Excerpted text

—————

Village and civil parish in the East Riding of Yorkshire, England

Fimber is a village and civil parish in the East Riding of Yorkshire, England. It is situated approximately 8 mi north-west of Driffield town centre and 3 mi south-west of the village of Sledmere. It lies on the B1248 road.
The civil parish is formed by the village of Fimber and the hamlet of Towthorpe.
According to the 2001 UK Census, Fimber parish had a population of 91.

The name Fimber probably derives from the Old English fīnmere meaning 'woodpile lake'. Alternatively, the first element could be derived from finn meaning 'coarse grass'.

St Mary's Church, Fimber was built in 1869–71 in a thirteenth-century style to replace a chapel of ease. The church was designated a Grade II listed building in September 1966 and is now recorded in the National Heritage List for England, maintained by Historic England. It is on the Sykes Churches Trail devised by the East Yorkshire Churches Group.

Fimber was served by Sledmere and Fimber railway station on the Malton and Driffield Railway between 1853 and 1950.

In 1823 the village was in the parish of Wetwang, the Wapentake of Buckrose, and the Liberty of St Peter. At the time there was a chapel of ease at which the rector of Wetwang was its incumbent curate. Population was 904, which included seven farmers, a grocer, a shoemaker, and a tailor.

—————

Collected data
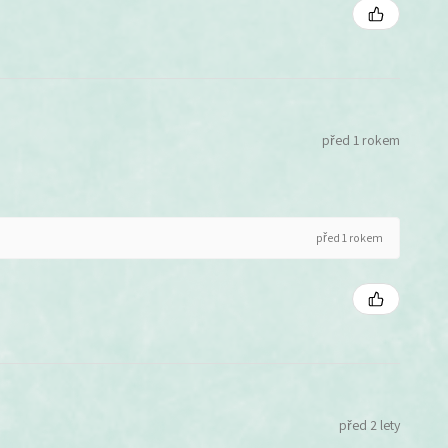
před 1 rokem
před 1 rokem
před 2 lety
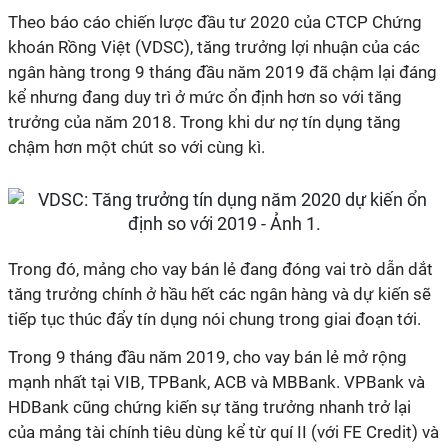
Theo báo cáo chiến lược đầu tư 2020 của CTCP Chứng
khoán Rồng Việt (VDSC), tăng trưởng lợi nhuận của các
ngân hàng trong 9 tháng đầu năm 2019 đã chậm lại đáng
kể nhưng đang duy trì ở mức ổn định hơn so với tăng
trưởng của năm 2018. Trong khi dư nợ tín dụng tăng
chậm hơn một chút so với cùng kì.
Trong đó, mảng cho vay bán lẻ đang đóng vai trò dẫn dắt
tăng trưởng chính ở hầu hết các ngân hàng và dự kiến sẽ
tiếp tục thúc đẩy tín dụng nói chung trong giai đoạn tới.
Trong 9 tháng đầu năm 2019, cho vay bán lẻ mở rộng
mạnh nhất tại VIB, TPBank, ACB và MBBank. VPBank và
HDBank cũng chứng kiến sự tăng trưởng nhanh trở lại
của mảng tài chính tiêu dùng kể từ quí II (với FE Credit) và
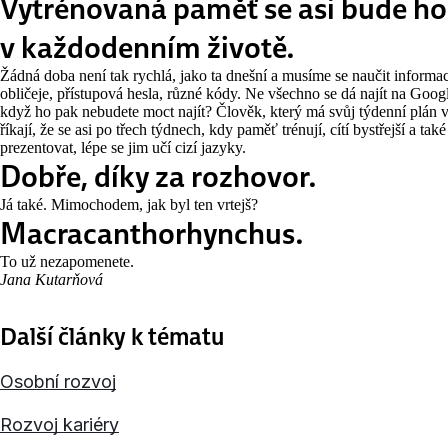
Vytrénovaná paměť se asi bude hodi
v každodenním životě.
Žádná doba není tak rychlá, jako ta dnešní a musíme se naučit informac
obličeje, přístupová hesla, různé kódy. Ne všechno se dá najít na Googl
když ho pak nebudete moct najít? Člověk, který má svůj týdenní plán v
říkají, že se asi po třech týdnech, kdy paměť trénují, cítí bystřejší a
prezentovat, lépe se jim učí cizí jazyky.
Dobře, díky za rozhovor.
Já také. Mimochodem, jak byl ten vrtejš?
Macracanthorhynchus.
To už nezapomenete.
Jana Kutarňová
Další články k tématu
Osobní rozvoj
Rozvoj kariéry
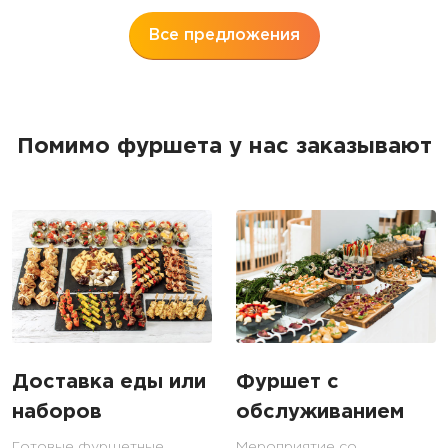
Все предложения
Помимо фуршета у нас заказывают
Доставка еды или
Фуршет с
наборов
обслуживанием
Готовые фуршетные
Мероприятие со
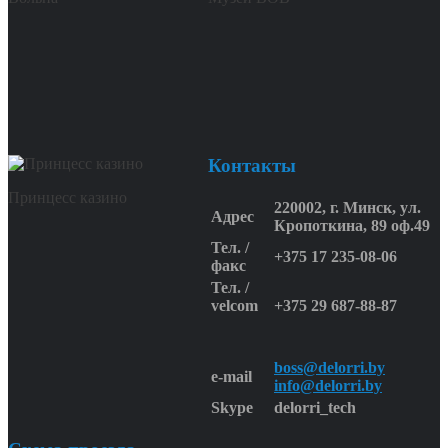
Контакты
Принцесс казино
220002, г. Минск, ул.
Адрес
Кропоткина, 89 оф.49
Тел. /
+375 17 235-08-06
факс
Тел. /
velcom
+375 29 687-88-87
boss@delorri.by
e-mail
info@delorri.by
Skype
delorri_tech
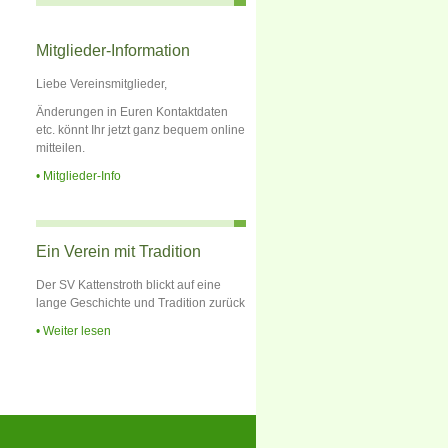
Mitglieder-Information
Liebe Vereinsmitglieder,
Änderungen in Euren Kontaktdaten
etc. könnt Ihr jetzt ganz bequem online
mitteilen.
Mitglieder-Info
Ein Verein mit Tradition
Der SV Kattenstroth blickt auf eine
lange Geschichte und Tradition zurück
Weiter lesen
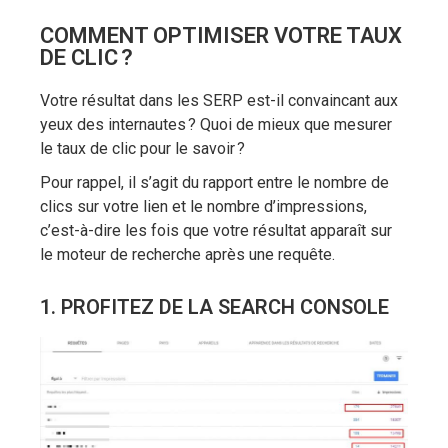
COMMENT OPTIMISER VOTRE TAUX
DE CLIC ?
Votre résultat dans les SERP est-il convaincant aux
yeux des internautes ? Quoi de mieux que mesurer
le taux de clic pour le savoir ?
Pour rappel, il s’agit du rapport entre le nombre de
clics sur votre lien et le nombre d’impressions,
c’est-à-dire les fois que votre résultat apparaît sur
le moteur de recherche après une requête.
1. PROFITEZ DE LA SEARCH CONSOLE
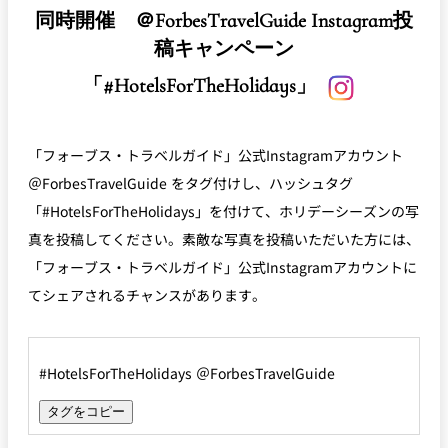
Instagram投稿キャンペーン「#ニューオータニ
ご応募いただいたSNSアカウントを削除または非公開とされた場合は応募・
同時開催 ＠ForbesTravelGuide Instagram投
ホリデー」応募規約
当選の対象外となります。
発送時期は、2023年1月下旬頃を予定しておりますが、都合により、賞品内
稿キャンペーン
当選した権利の譲渡、また、換金および他の賞品との交換はできません。
容、発送スケジュール等が変更になる場合もございます。予めご了承くださ
記入内容に不備、誤り、虚偽等があった場合、応募・当選を無効とさせてい
「#HotelsForTheHolidays」
い。
ただく場合がございます。
配送日時・配送方法・配送業者ならびに賞品の有効期限の指定はできませ
当選発表は当選者の方のみにご連絡いたします。また、当選に関するお問い
ん。
株式会社ニュー・オータニ（以下、「当社」といいます）が実施す
合わせはお受けいたしませんのでご了承ください。
「フォーブス・トラベルガイド」公式Instagramアカウント
るInstagram投稿キャンペーン「#ニューオータニホリデー」（以
＠ForbesTravelGuide をタグ付けし、ハッシュタグ
下、「本キャンペーン」といいます）の応募にあたっては、以下の
「#HotelsForTheHolidays」を付けて、ホリデーシーズンの写
規約内容（以下、「本規約」といいます）を確認いただき、同意い
真を投稿してください。素敵な写真を投稿いただいた方には、
ただいた上で応募ください。なお、お客様が本キャンペーンに応募
「フォーブス・トラベルガイド」公式Instagramアカウントに
された時点で本規約に同意したものとみなします。
てシェアされるチャンスがあります。
■応募に関して■
#HotelsForTheHolidays ＠ForbesTravelGuide
タグをコピー
日本国在住者（登録住所が日本国内）の方に限ります。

—————

Problem 1
Repeat word for word the part of the Fimber text that opens with the words containing "St Mary's Church, Fimber" and closes with "1853 and 1950.".
Problem 2
For each statement, answer yes or no according to the text about Fimber, quoting the words that decide it: (a) St Mary's Church was designated a Grade II listed building in September 1966. (b) The civil parish consists of the village of Fimber and the hamlet of Sledmere. (c) A railway station served Fimber from 1853 until 1950.

Response 1
St Mary's Church, Fimber was built in 1869–71 in a thirteenth-century style to replace a chapel of ease. The church was designated a Grade II listed building in September 1966 and is now recorded in the National Heritage List for England, maintained by Historic England. It is on the Sykes Churches Trail devised by the East Yorkshire Churches Group.

Fimber was served by Sledmere and Fimber railway station on the Malton and Driffield Railway between 1853 and 1950.

Response 2
(a) Yes: "The church was designated a Grade II listed building in September 1966"
(b) No: "The civil parish is formed by the village of Fimber and the hamlet of Towthorpe."
(c) Yes: "Fimber was served by Sledmere and Fimber railway station on the Malton and Driffield Railway between 1853 and 1950."